Travail à faire ▸ Recopiez mot pour mot, dans l'extrait à lire ci-dessous, le passage qui va de « La distribution réunissait » jusqu'à « non parla (Olinto). ».

L'oeuvre fut modifiée pour
le Teatro Regio Ducale de Milan, le 27 janvier 1753, puis pour le
Hoftheater de Stuttgart en 1764, et enfin pour le Teatro San Carlo de
Naples, le 4 novembre 1770.
Le livret napolitain,
imprimé par Francesco Morelli, est dédicacé
à la famille royale d'Espagne : le roi Charles III, son fils
Charles de Bourbon, la reine Amélie de Saxe, le prince des
Asturies, futiur Charles IV, et le roi Ferdinand IV de Naples (1751 -
1825), autre fils de Charles III.
La distribution réunissait
: le ténor Arcangelo Cortoni (Demofoonte), la ssoprano
Marianna Bianchi, épouse Tozzi (Dircea), le castrat tarentais
mezzo-soprano Giuseppe Aprile, dit Sciroletto (1732 -
1816) (Timante), le castrat contralto Pietro Santi (Matusio),
Apollonia Marchetti (Creusa), Francesco-Paolo Agresti (Cherinto), le
castrat soprano Tommaso Galeazzi (Adrasto), un ragazzo qui non parla (Olinto).
Les décors étaient
signés de Antonio Jolli, de Modène et les ballets de
Onorato Vigano.
Reprise à Lisbonne en
1775.

Données extraites ▸
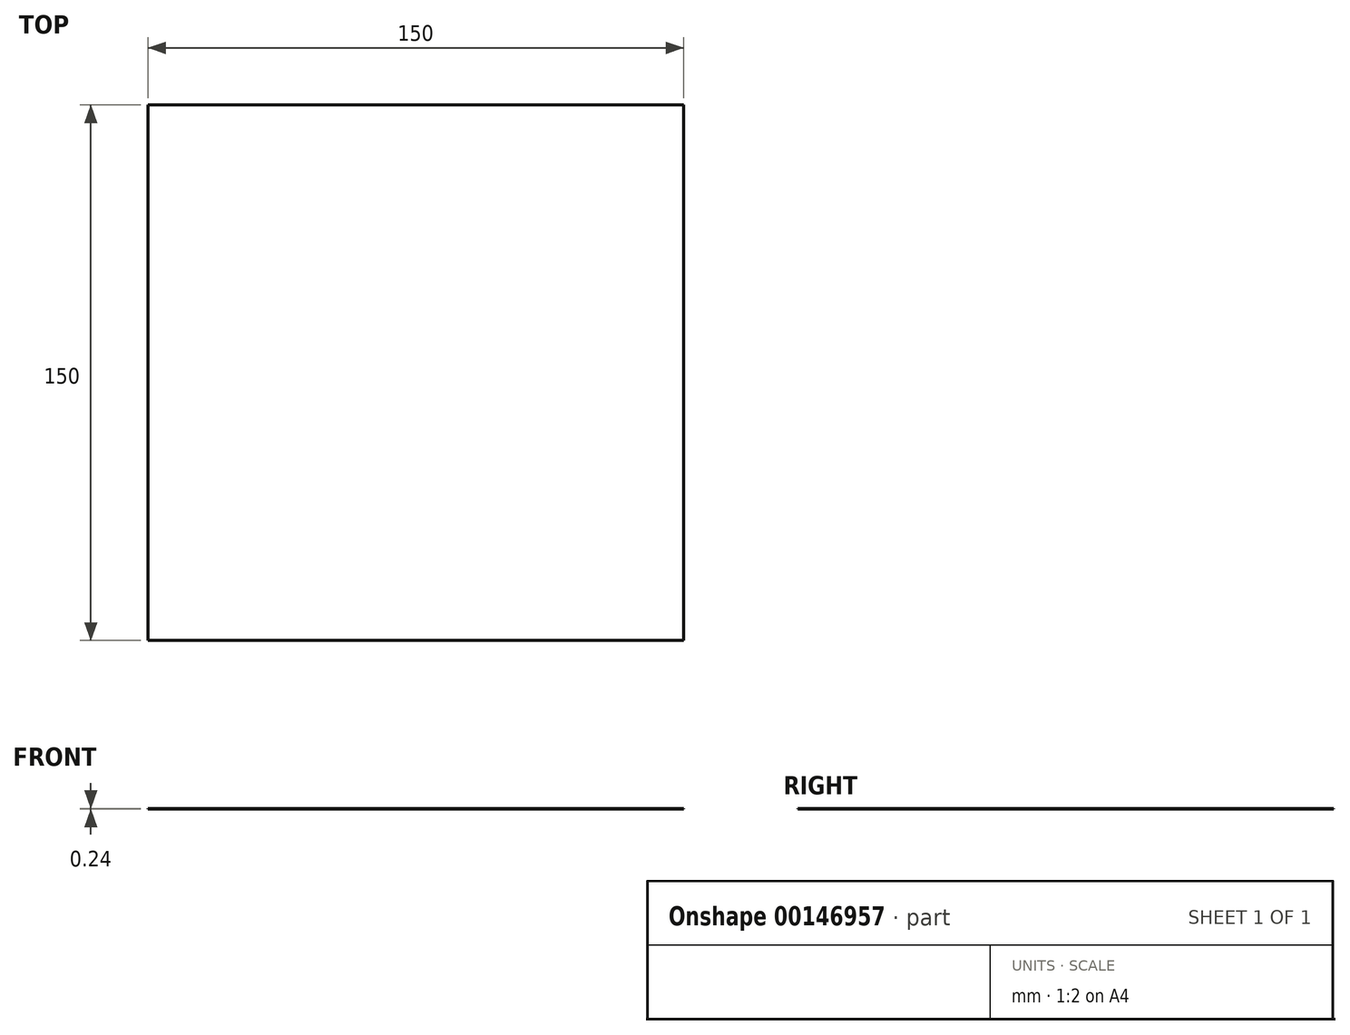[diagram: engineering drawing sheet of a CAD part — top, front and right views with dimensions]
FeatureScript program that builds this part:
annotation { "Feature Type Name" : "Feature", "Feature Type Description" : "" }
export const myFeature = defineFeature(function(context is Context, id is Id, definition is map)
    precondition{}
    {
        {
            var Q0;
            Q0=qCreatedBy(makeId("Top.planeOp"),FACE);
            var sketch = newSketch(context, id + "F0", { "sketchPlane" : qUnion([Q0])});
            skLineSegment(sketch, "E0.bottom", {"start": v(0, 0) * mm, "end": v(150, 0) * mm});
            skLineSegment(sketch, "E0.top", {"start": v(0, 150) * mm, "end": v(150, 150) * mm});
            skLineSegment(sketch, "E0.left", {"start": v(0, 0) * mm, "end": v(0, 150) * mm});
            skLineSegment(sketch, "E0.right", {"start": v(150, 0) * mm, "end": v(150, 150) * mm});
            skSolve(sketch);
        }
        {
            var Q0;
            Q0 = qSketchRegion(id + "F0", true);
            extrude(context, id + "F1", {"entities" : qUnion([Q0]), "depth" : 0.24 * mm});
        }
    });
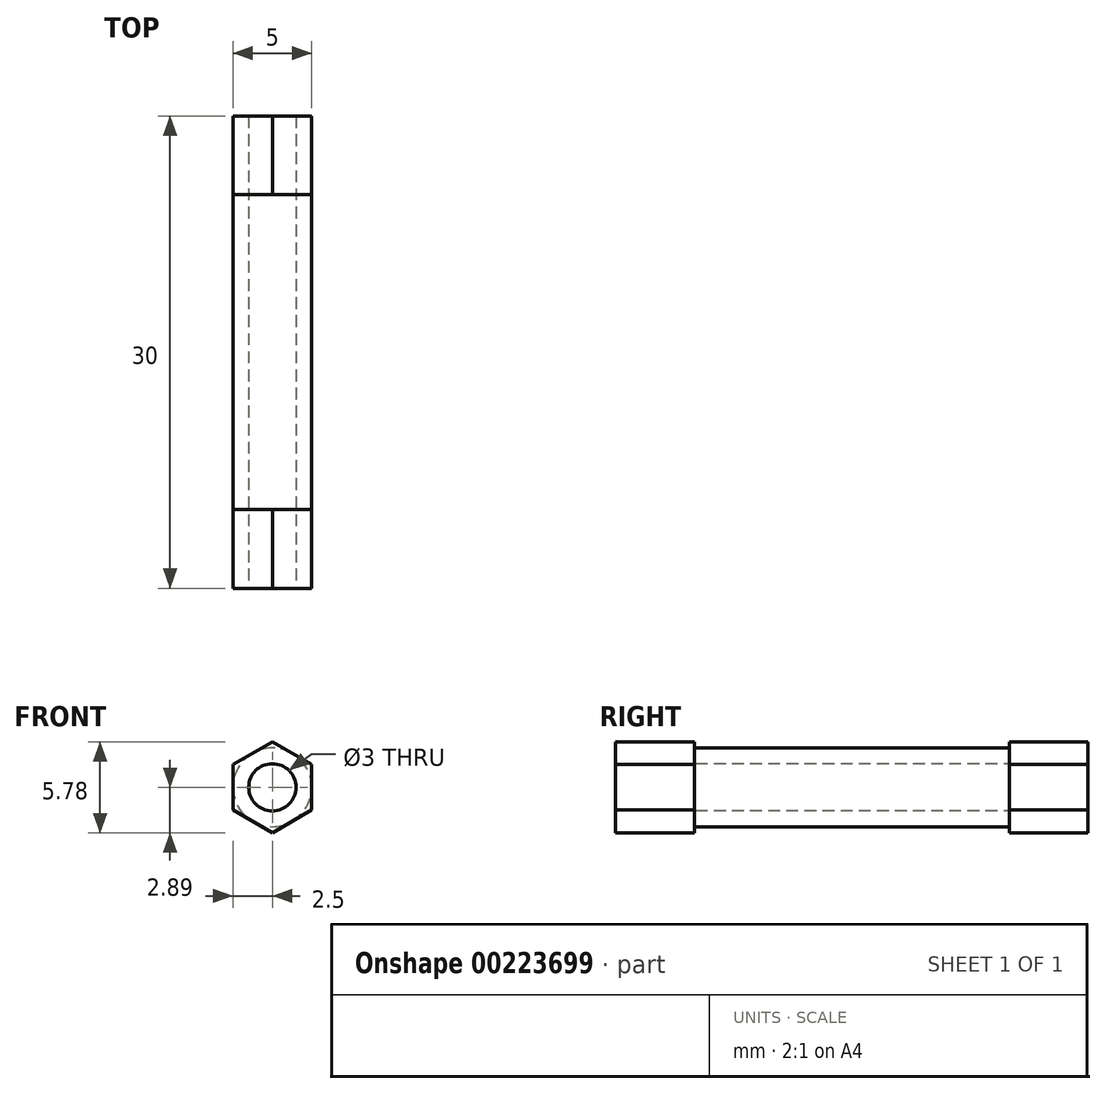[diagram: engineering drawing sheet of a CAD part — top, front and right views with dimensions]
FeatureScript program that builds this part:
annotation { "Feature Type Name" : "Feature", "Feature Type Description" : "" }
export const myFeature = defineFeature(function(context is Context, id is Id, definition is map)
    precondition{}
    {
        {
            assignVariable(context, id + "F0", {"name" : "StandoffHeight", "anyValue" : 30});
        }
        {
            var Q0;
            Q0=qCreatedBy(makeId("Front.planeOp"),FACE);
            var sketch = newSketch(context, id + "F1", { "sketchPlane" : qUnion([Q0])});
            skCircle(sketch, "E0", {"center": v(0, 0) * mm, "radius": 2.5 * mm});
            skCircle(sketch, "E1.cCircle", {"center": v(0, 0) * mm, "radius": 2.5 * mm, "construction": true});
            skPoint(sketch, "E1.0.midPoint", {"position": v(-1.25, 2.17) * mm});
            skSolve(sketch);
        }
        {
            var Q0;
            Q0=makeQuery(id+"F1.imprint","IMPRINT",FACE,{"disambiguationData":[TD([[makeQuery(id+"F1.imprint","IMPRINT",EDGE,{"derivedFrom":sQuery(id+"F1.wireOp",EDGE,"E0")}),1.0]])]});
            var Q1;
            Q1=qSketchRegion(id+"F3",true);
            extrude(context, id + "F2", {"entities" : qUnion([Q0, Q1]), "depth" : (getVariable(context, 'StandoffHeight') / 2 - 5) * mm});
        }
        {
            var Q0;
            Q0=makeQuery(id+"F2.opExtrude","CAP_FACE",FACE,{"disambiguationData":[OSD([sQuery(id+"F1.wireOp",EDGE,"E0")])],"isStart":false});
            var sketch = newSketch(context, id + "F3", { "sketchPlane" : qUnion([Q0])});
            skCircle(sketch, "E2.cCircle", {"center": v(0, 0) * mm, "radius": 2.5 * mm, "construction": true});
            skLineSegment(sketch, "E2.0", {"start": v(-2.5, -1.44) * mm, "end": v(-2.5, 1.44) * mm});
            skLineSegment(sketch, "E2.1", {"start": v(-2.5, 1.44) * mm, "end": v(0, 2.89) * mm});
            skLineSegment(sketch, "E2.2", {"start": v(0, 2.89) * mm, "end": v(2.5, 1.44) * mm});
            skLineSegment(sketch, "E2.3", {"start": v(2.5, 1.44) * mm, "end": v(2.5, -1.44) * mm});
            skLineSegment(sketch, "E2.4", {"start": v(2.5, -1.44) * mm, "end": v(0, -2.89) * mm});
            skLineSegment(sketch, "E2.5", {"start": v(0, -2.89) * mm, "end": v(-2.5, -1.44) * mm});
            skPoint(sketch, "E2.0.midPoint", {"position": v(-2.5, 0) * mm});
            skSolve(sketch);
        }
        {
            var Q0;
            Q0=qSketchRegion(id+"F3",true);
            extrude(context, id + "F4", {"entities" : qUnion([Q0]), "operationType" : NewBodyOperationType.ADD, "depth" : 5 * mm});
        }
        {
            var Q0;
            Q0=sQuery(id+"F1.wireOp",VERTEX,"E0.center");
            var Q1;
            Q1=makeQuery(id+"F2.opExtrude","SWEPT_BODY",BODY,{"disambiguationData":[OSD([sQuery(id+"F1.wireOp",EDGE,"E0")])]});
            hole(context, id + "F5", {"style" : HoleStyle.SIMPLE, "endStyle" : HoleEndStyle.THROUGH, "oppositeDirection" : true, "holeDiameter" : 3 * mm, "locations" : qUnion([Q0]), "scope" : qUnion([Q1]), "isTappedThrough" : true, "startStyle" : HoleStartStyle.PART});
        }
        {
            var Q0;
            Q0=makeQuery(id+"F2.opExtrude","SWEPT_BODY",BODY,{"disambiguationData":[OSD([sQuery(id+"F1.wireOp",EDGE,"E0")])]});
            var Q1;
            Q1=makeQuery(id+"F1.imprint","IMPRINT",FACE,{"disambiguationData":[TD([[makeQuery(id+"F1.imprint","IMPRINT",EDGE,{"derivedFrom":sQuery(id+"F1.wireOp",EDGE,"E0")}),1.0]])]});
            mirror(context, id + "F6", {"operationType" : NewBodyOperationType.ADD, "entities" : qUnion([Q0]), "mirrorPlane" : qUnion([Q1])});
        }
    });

Réponse finale ▸
La distribution réunissait
: le ténor Arcangelo Cortoni (Demofoonte), la ssoprano
Marianna Bianchi, épouse Tozzi (Dircea), le castrat tarentais
mezzo-soprano Giuseppe Aprile, dit Sciroletto (1732 -
1816) (Timante), le castrat contralto Pietro Santi (Matusio),
Apollonia Marchetti (Creusa), Francesco-Paolo Agresti (Cherinto), le
castrat soprano Tommaso Galeazzi (Adrasto), un ragazzo qui non parla (Olinto).